Copy the items below word for word, starting at their first line and stopping after the line that contains "RAFAEL ULLOA".

Saved data entries:
****
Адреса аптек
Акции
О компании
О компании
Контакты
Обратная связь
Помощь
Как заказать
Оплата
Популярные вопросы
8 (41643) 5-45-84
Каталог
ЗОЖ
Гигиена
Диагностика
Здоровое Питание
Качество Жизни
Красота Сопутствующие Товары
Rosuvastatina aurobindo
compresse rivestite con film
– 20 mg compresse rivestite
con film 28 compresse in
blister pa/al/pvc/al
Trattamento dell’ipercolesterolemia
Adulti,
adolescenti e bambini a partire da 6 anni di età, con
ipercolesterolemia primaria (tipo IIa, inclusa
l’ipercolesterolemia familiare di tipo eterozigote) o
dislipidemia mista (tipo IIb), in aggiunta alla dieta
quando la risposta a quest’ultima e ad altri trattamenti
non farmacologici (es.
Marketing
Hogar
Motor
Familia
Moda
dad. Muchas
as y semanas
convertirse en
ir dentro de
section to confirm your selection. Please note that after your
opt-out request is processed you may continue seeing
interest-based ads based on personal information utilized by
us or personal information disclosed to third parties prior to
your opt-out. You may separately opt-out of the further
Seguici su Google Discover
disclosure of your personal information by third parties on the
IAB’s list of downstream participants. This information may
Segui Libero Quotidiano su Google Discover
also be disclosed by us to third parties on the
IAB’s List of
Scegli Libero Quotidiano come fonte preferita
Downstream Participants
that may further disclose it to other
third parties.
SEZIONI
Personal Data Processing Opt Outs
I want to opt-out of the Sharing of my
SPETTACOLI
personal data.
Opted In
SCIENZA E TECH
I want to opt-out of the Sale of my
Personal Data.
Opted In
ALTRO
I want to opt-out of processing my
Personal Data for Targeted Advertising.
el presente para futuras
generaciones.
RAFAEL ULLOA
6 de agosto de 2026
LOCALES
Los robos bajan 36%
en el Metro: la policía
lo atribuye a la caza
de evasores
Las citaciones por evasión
****
Finished task:
Адреса аптек
Акции
О компании
О компании
Контакты
Обратная связь
Помощь
Как заказать
Оплата
Популярные вопросы
8 (41643) 5-45-84
Каталог
ЗОЖ
Гигиена
Диагностика
Здоровое Питание
Качество Жизни
Красота Сопутствующие Товары
Rosuvastatina aurobindo
compresse rivestite con film
– 20 mg compresse rivestite
con film 28 compresse in
blister pa/al/pvc/al
Trattamento dell’ipercolesterolemia
Adulti,
adolescenti e bambini a partire da 6 anni di età, con
ipercolesterolemia primaria (tipo IIa, inclusa
l’ipercolesterolemia familiare di tipo eterozigote) o
dislipidemia mista (tipo IIb), in aggiunta alla dieta
quando la risposta a quest’ultima e ad altri trattamenti
non farmacologici (es.
Marketing
Hogar
Motor
Familia
Moda
dad. Muchas
as y semanas
convertirse en
ir dentro de
section to confirm your selection. Please note that after your
opt-out request is processed you may continue seeing
interest-based ads based on personal information utilized by
us or personal information disclosed to third parties prior to
your opt-out. You may separately opt-out of the further
Seguici su Google Discover
disclosure of your personal information by third parties on the
IAB’s list of downstream participants. This information may
Segui Libero Quotidiano su Google Discover
also be disclosed by us to third parties on the
IAB’s List of
Scegli Libero Quotidiano come fonte preferita
Downstream Participants
that may further disclose it to other
third parties.
SEZIONI
Personal Data Processing Opt Outs
I want to opt-out of the Sharing of my
SPETTACOLI
personal data.
Opted In
SCIENZA E TECH
I want to opt-out of the Sale of my
Personal Data.
Opted In
ALTRO
I want to opt-out of processing my
Personal Data for Targeted Advertising.
el presente para futuras
generaciones.
RAFAEL ULLOA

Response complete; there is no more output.